After an 11-month investigation prompted by an expert's simultaneous roles as a researcher, a journal editor and a consultant in breast implant lawsuits, a Harvard-affiliated hospital is putting strict limits on doctors' right to testify in court.

The new rules will apply to doctors at Brigham and Women's Hospital, a major teaching hospital of Harvard Medical School. Doctors who want to be expert witnesses or paid advisers to attorneys will have to ask permission in writing from their department chiefs, who will decide whether the doctors have a conflict of interest.Hospital officials said Wednesday the new rules will probably take effect in the next two months after formal review. At the hospital's request, Harvard Medical School also is revising its policy to require professors to list legal consulting work on their annual financial disclosure statements.

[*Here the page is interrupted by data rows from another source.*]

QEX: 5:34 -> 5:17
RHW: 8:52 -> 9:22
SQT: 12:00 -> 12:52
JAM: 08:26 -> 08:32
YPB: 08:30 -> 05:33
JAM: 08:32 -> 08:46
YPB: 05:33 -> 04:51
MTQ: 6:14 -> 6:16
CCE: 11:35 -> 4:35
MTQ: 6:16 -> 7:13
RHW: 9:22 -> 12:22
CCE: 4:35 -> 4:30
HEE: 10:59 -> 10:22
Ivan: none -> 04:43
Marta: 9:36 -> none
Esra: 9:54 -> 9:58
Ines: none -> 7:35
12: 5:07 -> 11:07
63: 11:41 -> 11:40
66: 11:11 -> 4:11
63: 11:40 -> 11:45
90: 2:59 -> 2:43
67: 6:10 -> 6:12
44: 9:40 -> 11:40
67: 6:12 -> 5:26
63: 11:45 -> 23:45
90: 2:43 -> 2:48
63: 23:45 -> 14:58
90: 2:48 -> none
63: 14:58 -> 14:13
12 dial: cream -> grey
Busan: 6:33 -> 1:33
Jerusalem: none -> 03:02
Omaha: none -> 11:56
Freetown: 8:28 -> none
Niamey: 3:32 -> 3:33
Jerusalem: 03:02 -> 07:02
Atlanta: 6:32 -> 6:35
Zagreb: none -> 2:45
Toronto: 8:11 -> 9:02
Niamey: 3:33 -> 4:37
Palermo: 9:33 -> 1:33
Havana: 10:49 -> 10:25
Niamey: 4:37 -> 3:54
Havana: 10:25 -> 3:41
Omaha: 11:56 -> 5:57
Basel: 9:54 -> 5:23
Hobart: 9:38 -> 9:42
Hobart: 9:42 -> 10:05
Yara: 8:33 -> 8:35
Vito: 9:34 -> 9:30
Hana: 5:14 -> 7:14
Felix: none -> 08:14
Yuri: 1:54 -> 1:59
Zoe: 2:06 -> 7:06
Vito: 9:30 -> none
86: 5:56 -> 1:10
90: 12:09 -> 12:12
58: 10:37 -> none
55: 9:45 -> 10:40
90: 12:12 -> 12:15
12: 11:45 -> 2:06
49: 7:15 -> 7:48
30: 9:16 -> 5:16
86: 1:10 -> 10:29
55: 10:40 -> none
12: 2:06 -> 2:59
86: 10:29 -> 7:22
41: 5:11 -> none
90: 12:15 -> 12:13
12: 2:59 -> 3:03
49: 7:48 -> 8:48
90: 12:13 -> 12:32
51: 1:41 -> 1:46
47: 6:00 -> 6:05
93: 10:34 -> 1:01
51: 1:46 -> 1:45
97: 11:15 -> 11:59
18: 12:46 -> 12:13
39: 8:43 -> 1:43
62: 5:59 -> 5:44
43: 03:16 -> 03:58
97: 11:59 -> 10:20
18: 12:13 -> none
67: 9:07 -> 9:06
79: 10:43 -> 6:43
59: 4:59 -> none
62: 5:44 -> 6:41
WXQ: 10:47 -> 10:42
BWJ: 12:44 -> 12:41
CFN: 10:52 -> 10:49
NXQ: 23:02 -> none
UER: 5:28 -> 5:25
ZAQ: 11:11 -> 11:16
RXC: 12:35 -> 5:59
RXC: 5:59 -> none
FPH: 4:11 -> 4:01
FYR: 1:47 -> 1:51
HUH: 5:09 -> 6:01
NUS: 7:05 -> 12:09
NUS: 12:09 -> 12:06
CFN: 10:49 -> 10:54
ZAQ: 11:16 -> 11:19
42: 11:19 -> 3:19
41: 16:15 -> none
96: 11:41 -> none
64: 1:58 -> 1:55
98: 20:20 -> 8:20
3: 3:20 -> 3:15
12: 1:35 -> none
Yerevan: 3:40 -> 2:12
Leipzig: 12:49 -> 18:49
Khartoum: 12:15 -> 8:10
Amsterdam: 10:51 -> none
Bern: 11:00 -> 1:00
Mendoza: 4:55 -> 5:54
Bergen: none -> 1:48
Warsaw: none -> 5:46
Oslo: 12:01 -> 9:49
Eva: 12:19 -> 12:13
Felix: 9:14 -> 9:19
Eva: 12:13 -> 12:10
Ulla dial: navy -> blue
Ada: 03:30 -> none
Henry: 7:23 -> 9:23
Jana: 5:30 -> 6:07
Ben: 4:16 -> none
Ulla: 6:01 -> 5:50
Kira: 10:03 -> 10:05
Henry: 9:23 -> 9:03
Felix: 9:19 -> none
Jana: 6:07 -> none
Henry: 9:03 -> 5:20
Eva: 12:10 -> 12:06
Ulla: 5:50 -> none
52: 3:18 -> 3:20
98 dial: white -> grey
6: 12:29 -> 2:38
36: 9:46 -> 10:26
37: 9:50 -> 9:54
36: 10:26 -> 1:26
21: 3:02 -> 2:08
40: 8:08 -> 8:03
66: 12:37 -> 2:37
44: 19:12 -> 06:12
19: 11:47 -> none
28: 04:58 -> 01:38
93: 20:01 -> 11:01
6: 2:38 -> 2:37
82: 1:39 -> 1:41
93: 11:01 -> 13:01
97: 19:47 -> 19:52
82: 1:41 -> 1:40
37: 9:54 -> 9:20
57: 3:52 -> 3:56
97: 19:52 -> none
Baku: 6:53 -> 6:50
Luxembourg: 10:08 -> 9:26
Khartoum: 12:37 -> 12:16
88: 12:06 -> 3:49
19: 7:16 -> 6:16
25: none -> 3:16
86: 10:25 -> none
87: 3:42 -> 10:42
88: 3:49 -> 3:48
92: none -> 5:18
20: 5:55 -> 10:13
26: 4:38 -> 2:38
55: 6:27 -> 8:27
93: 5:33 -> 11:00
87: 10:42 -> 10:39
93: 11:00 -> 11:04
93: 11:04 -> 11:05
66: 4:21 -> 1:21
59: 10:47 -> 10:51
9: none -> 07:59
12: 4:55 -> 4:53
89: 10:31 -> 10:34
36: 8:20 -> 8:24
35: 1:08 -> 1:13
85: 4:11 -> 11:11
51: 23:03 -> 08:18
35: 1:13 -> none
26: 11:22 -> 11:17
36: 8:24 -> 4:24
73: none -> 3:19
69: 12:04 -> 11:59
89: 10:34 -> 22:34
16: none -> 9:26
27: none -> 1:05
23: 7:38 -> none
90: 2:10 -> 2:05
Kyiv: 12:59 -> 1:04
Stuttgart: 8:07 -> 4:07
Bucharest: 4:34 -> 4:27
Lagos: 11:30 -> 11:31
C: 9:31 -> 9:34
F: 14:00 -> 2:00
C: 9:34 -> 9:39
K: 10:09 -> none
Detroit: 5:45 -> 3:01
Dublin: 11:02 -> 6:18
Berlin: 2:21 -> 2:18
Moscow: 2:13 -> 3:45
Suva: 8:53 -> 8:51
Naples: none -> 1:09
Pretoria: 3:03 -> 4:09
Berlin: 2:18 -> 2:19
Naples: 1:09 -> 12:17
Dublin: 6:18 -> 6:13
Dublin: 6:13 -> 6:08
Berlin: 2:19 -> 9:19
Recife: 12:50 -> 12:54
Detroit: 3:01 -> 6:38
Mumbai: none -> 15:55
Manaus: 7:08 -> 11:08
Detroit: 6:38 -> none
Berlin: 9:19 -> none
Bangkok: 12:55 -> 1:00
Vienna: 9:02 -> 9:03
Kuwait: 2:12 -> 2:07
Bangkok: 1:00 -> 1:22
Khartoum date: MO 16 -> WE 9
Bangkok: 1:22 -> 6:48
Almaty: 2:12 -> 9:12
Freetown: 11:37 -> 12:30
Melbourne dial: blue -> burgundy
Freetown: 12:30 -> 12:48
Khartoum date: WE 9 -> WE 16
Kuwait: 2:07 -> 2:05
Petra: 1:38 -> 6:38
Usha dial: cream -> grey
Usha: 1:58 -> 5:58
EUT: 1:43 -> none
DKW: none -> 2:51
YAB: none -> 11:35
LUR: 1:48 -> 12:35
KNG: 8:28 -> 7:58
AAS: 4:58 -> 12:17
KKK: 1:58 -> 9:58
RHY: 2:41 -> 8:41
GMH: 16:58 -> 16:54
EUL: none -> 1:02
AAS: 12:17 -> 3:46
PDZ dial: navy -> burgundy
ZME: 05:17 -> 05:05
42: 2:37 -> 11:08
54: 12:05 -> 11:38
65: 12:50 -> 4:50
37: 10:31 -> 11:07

"The faculty council of Harvard Medical School voted to accept this clarification in order to hopefully avoid similar situations where the overlapping activities of faculty could create the appearance of possible conflict of interests," said a school spokeswoman.

The investigation began after an Associated Press story last December revealed the multiple roles of Dr. Peter Schur, a Brigham and Women's rheumatologist, in the breast-implant controversy.

As a $300-an-hour consultant and expert witness, Schur worked for law firms defending silicone implant makers in lawsuits brought by women. At about the same time, he edited the journal Arthritis & Rheumatism and published his own article defending implants' safety.

After the AP article appeared, Dr. Matthew Liang of Brigham and Women's, an associate editor at Arthritis & Rheumatism, acknowledged that he, too, had worked for the manufacturers' law firms. Both doctors then resigned from a Harvard implant study sponsored by Dow Corning Corp., the largest defendant in the implant suits.

Dr. George Thibault, Brigham and Women's chief medical officer, said a committee concluded that Schur and Liang had not violated any explicit hospital policy. Nor did the committee find any evidence of biased research.